«Tu tens tudo e estás a pedir?»
Um jovem - provavelmente estrangeiro, talvez estudante - toca clarinete. Na Rua 5 de Outubro, que sobe da Praça do Giraldo para a Sé. Já cheia de turistas, que demandam Évora em cada vez maior número. Estamos ainda no Inverno, mas só para efeitos de calendário: com 23 graus, inundada de sol, a capital do Alentejo respira uma Primavera antecipada. O vendedor ambulante de castanhas coexiste sem surpresa com o precoce comércio de gelados.
O jovem, aparentemente indiferente a quem passa, toca Eu Sei Que Vou Te Amar. Um vagabundo eborense, bem conhecido na cidade, passa por ele, mira com aparente desdém as quatro moedas depositadas num boné posto no chão em frente do imberbe instrumentista, e lança-lhe a pergunta retórica: «Tu tens tudo e estás a pedir?»

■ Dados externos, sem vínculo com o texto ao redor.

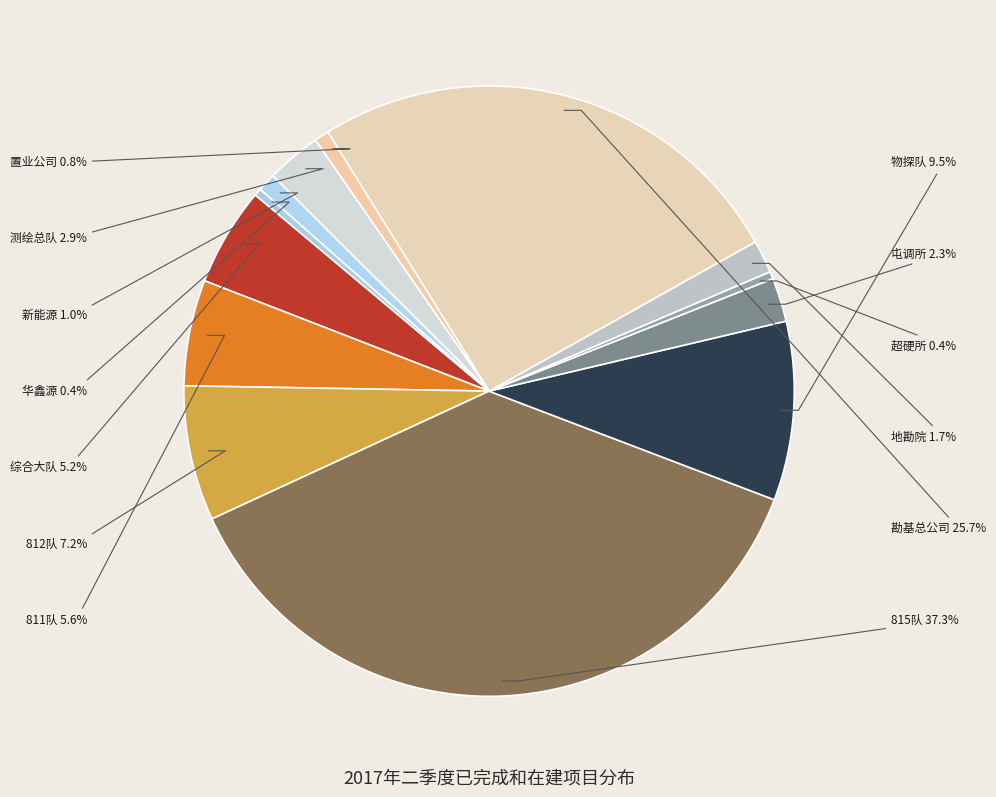

Which category has the biggest portion of the pie?

815队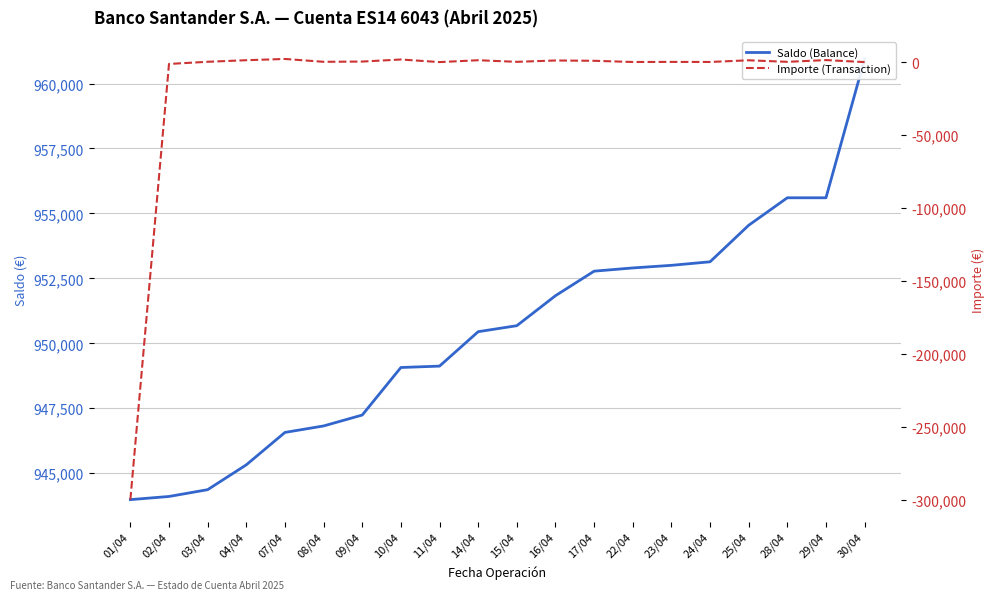

Rank the series at 17/04 from highest to lowest value.

Saldo (Balance), Importe (Transaction)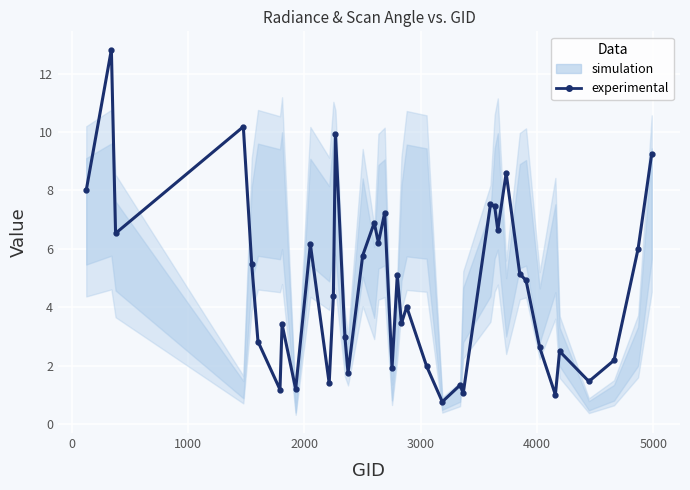

How many data points are above 4?

22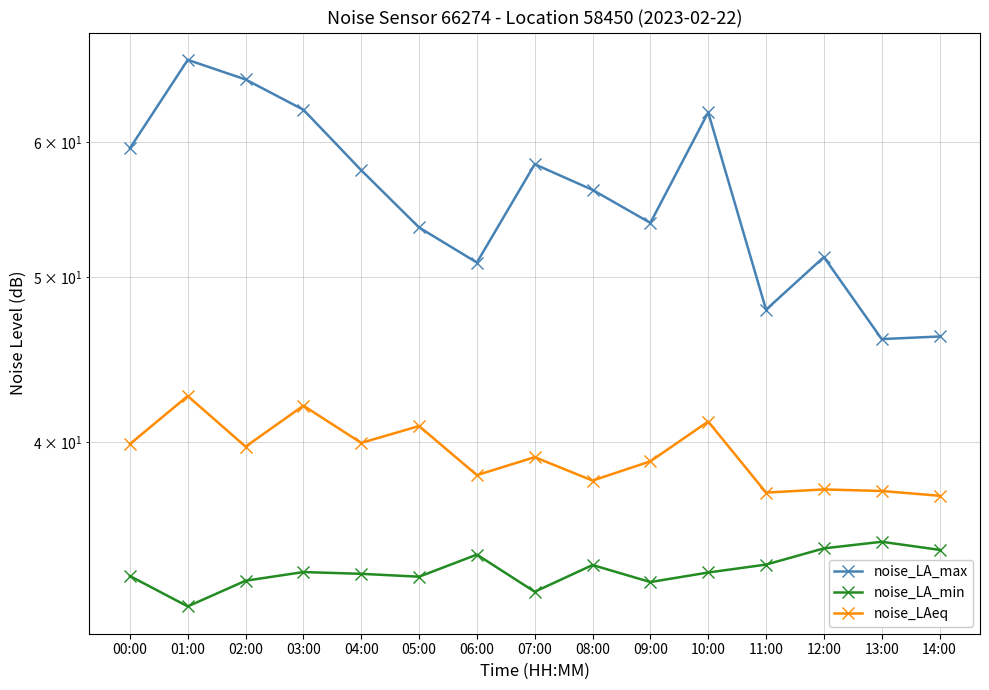

True or false: noise_LA_max and noise_LA_min cross at least once.

False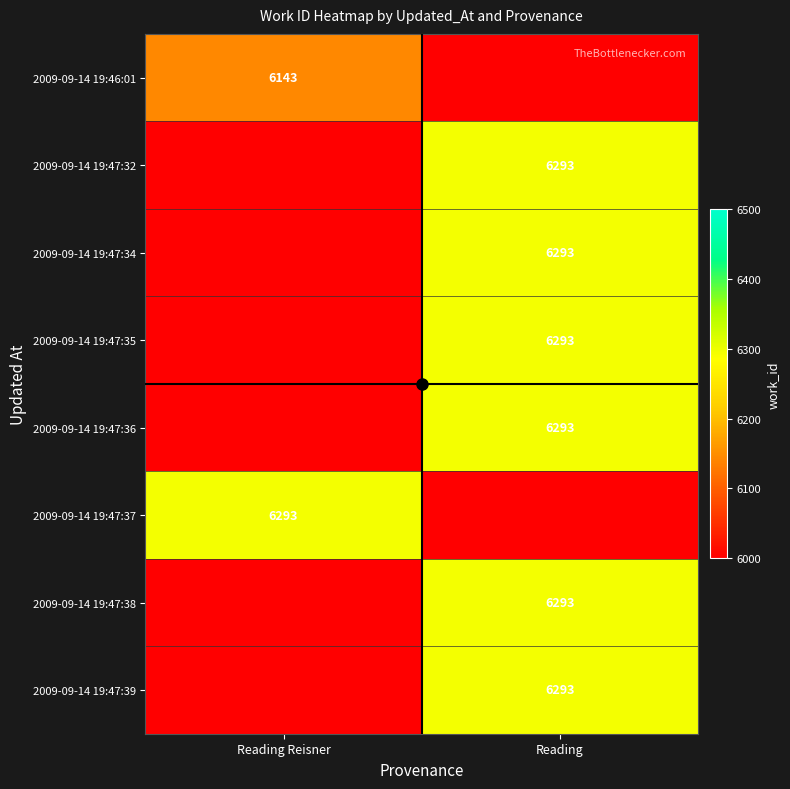

The 2009-09-14 19:47:34 series shows 2289 at Reading. True or false?

False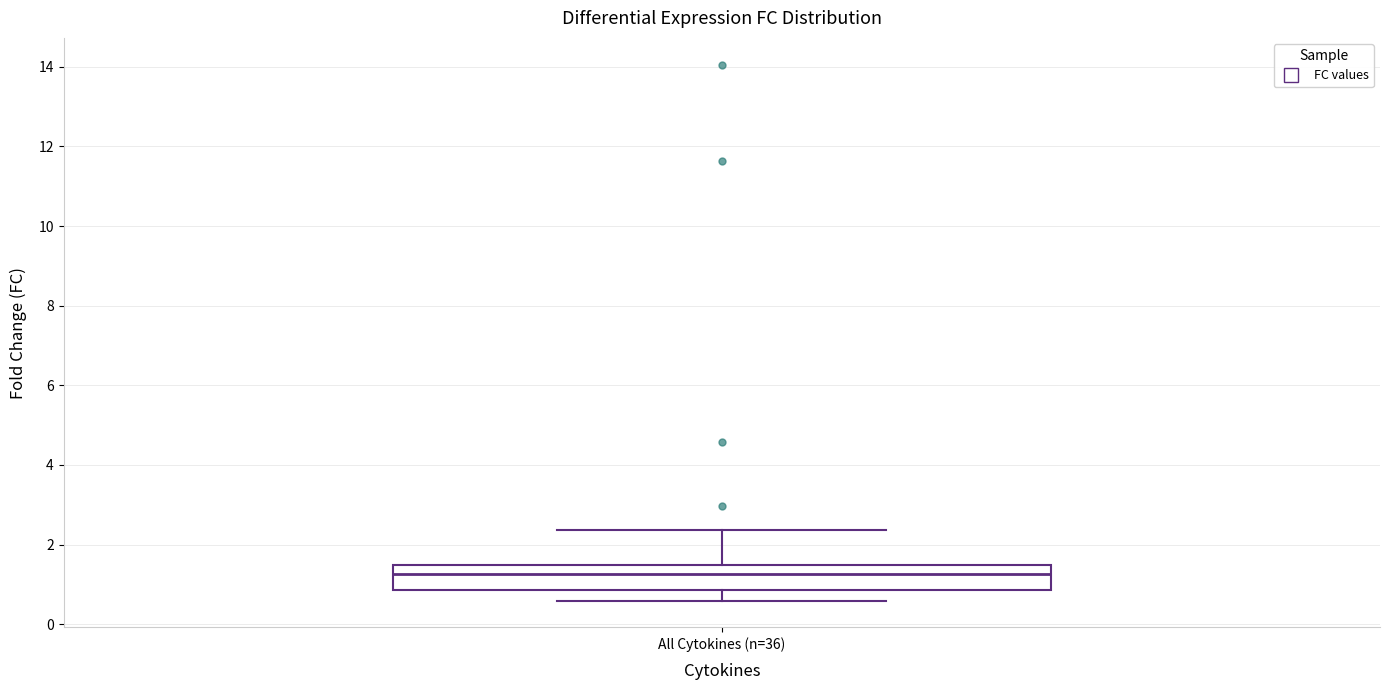

Read this box plot against the y-axis: the position of the median line, the range covered by the box, and the ends of both whiskers. The values are not printed on the chart, so give them approximately, as read against the axis.

median 1.2, box 0.8 to 1.4, whiskers 0.6 to 2.4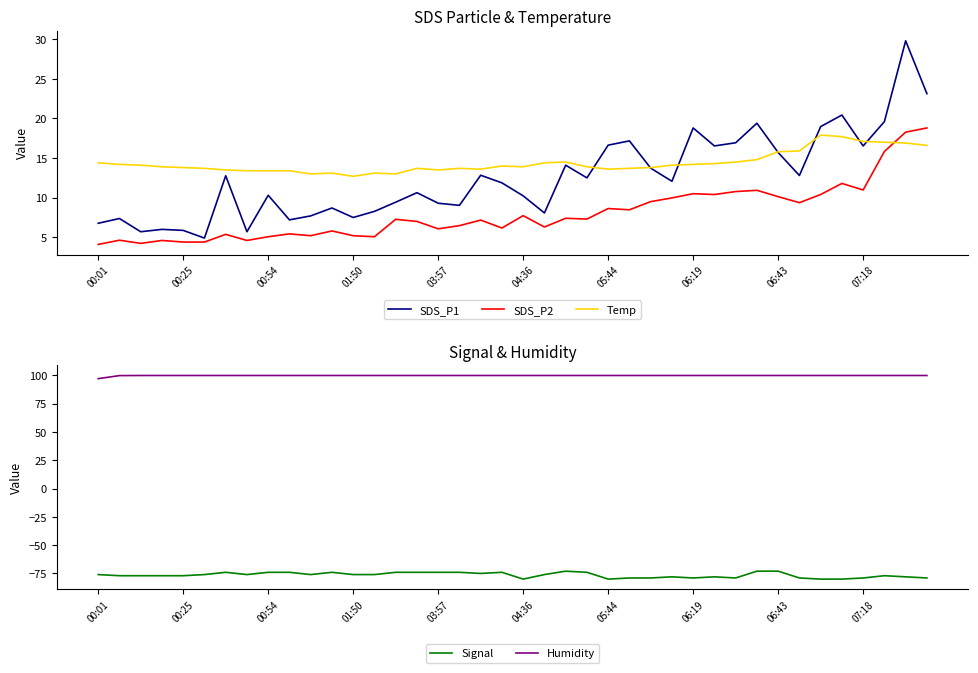

Rank the series at 22 from lowest to highest value.

Signal, SDS_P2, SDS_P1, Temp, Humidity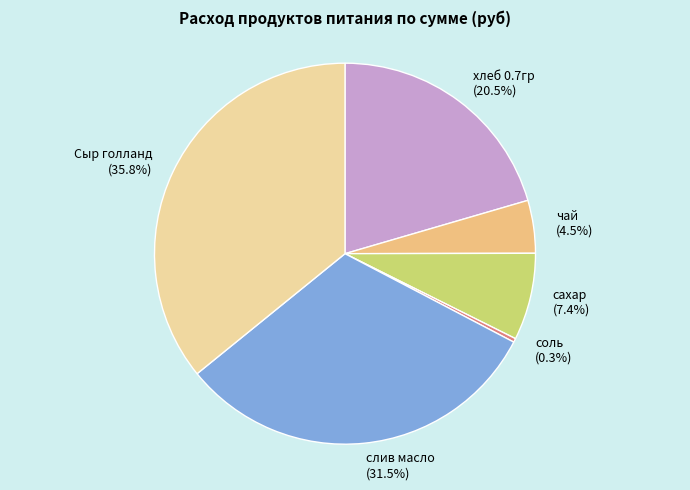

How many slices are in this pie chart?

6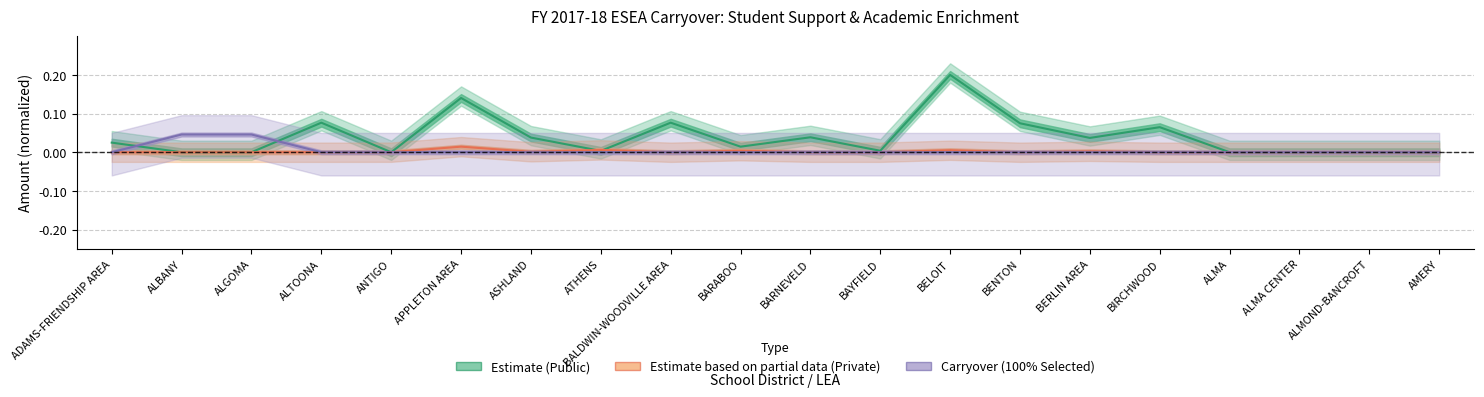

Reading left to right, transcribe all the data shown in this chart.

Estimate (Public): ADAMS-FRIENDSHIP AREA=0.0	ALBANY=0.0	ALGOMA=0.0	ALTOONA=0.1	ANTIGO=0.0	APPLETON AREA=0.1	ASHLAND=0.0	ATHENS=0.0	BALDWIN-WOODVILLE AREA=0.1	BARABOO=0.0	BARNEVELD=0.0	BAYFIELD=0.0	BELOIT=0.2	BENTON=0.1	BERLIN AREA=0.0	BIRCHWOOD=0.1	ALMA=0.0	ALMA CENTER=0.0	ALMOND-BANCROFT=0.0	AMERY=0.0
Estimate based on partial data (Private): ADAMS-FRIENDSHIP AREA=0.0	ALBANY=0.0	ALGOMA=0.0	ALTOONA=0.0	ANTIGO=0.0	APPLETON AREA=0.0	ASHLAND=0.0	ATHENS=0.0	BALDWIN-WOODVILLE AREA=0.0	BARABOO=0.0	BARNEVELD=0.0	BAYFIELD=0.0	BELOIT=0.0	BENTON=0.0	BERLIN AREA=0.0	BIRCHWOOD=0.0	ALMA=0.0	ALMA CENTER=0.0	ALMOND-BANCROFT=0.0	AMERY=0.0
Carryover (100% Selected): ADAMS-FRIENDSHIP AREA=0.0	ALBANY=0.0	ALGOMA=0.0	ALTOONA=0.0	ANTIGO=0.0	APPLETON AREA=0.0	ASHLAND=0.0	ATHENS=0.0	BALDWIN-WOODVILLE AREA=0.0	BARABOO=0.0	BARNEVELD=0.0	BAYFIELD=0.0	BELOIT=0.0	BENTON=0.0	BERLIN AREA=0.0	BIRCHWOOD=0.0	ALMA=0.0	ALMA CENTER=0.0	ALMOND-BANCROFT=0.0	AMERY=0.0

Dito isto, à laia de bofetada verbal, afasta-se em passo lento e de queixo levantado. Não obtém resposta. Do clarinete soam agora os acordes do majestoso final do Lago dos Cisnes, como num apelo aos transeuntes distraídos. No boné permanecem só quatro moedas, embora haja espaço para muitas mais.